18 de janeiro – Porto Alegre (Chapéu do Sol)
Paula Gabriela Torres Pereira, 39 anos, foi esfaqueada em uma parada de ônibus. O ex-companheiro, de 50 anos, foi preso. O casal disputava judicialmente a guarda da filha de cinco anos. A vítima deixou outras duas filhas.
20 de janeiro – Sapucaia do Sul
A adolescente Mirella dos Santos da Silva, 15 anos, foi morta a facadas no bairro Cohab. O namorado, de 25 anos, foi preso em flagrante.
20 de janeiro – Muitos Capões
Uliana Teresinha Fagundes, 59 anos, foi assassinada a tiros. O companheiro, de 59 anos, fugiu e não havia sido preso até a última atualização.
Como pedir ajuda
– Brigada Militar – 190
Em situações de violência em andamento, a vítima ou qualquer outra pessoa deve ligar imediatamente para o 190. O atendimento funciona 24 horas, em todo o Estado.
– Polícia Civil
Quando a violência já ocorreu, a vítima deve procurar, preferencialmente, uma Delegacia da Mulher, onde houver, ou qualquer Delegacia de Polícia para registrar o boletim de ocorrência e solicitar medidas protetivas.
O Estado também conta com delegacias especializadas, além das delegacias comuns.
– Delegacia Online
O registro da ocorrência pode ser feito pela Delegacia de Polícia Online, sem necessidade de deslocamento até uma unidade policial. O serviço permite também a solicitação de medidas protetivas de urgência.

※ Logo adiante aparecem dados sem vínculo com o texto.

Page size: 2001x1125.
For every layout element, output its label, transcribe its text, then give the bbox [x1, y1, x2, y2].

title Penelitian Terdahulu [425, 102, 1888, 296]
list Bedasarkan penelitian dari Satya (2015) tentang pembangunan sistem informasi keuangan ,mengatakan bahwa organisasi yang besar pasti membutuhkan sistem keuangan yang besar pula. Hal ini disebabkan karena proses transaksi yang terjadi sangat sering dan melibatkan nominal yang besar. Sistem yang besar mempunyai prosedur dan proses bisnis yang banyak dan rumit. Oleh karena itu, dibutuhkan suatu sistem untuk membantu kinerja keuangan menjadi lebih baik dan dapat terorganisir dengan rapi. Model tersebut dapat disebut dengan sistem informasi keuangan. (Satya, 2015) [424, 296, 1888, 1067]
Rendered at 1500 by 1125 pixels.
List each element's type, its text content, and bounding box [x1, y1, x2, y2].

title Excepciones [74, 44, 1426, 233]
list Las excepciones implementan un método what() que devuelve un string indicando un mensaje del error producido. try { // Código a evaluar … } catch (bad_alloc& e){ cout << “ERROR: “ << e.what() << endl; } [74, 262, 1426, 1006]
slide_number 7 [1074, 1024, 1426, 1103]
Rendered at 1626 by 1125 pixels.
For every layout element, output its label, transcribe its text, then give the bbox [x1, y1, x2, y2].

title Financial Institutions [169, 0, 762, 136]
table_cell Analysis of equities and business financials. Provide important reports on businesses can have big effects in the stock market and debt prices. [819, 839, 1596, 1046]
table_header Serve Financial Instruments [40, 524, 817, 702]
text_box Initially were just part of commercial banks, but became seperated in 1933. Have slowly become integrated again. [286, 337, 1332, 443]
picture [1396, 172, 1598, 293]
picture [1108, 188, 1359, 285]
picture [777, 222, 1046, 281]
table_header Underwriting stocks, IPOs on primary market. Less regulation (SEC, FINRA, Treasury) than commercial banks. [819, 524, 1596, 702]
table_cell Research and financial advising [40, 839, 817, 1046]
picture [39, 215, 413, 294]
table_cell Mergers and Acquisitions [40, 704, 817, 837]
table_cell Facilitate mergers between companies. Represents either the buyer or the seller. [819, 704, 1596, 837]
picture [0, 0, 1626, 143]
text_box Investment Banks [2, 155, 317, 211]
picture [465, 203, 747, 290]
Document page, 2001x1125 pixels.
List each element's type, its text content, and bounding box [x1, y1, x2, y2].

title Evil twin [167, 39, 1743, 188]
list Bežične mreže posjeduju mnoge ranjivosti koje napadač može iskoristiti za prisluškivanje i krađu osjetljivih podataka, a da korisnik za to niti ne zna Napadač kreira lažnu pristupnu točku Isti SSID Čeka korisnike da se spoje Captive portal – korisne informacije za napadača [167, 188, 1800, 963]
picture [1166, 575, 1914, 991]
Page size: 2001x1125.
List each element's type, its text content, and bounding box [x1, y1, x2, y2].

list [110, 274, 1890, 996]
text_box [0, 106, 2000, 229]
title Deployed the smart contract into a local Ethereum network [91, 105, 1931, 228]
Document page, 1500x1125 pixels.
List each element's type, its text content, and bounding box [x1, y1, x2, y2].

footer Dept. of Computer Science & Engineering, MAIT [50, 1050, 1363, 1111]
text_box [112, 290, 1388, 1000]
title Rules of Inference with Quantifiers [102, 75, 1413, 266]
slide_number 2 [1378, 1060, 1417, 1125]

– Defensoria Pública – 0800-644-5556
A Defensoria Pública oferece orientação jurídica gratuita sobre direitos e deveres da vítima. O atendimento pode ser presencial, nas unidades do Estado, ou por telefone.
– Centros de Referência de Atendimento à Mulher
Espaços que oferecem acolhimento, atendimento psicológico e social, além de orientação e encaminhamento jurídico para mulheres em situação de violência.
Como solicitar medida protetiva online
A solicitação pode ser feita pela Delegacia de Polícia Online da Mulher. Após o registro da ocorrência, a vítima preenche um formulário de avaliação de risco e indica as medidas protetivas previstas na Lei Maria da Penha, como afastamento do agressor e proibição de contato.
O pedido passa por análise de urgência e é encaminhado à Polícia Civil. Em até 48 horas, a solicitação chega ao Poder Judiciário, que também tem prazo de até 48 horas para decidir. Durante esse período, a vítima recebe orientações de segurança.
Se a medida for concedida, o agressor é intimado por oficial de Justiça, e as forças de segurança passam a acompanhar o caso. O descumprimento da decisão judicial pode resultar em prisão em flagrante.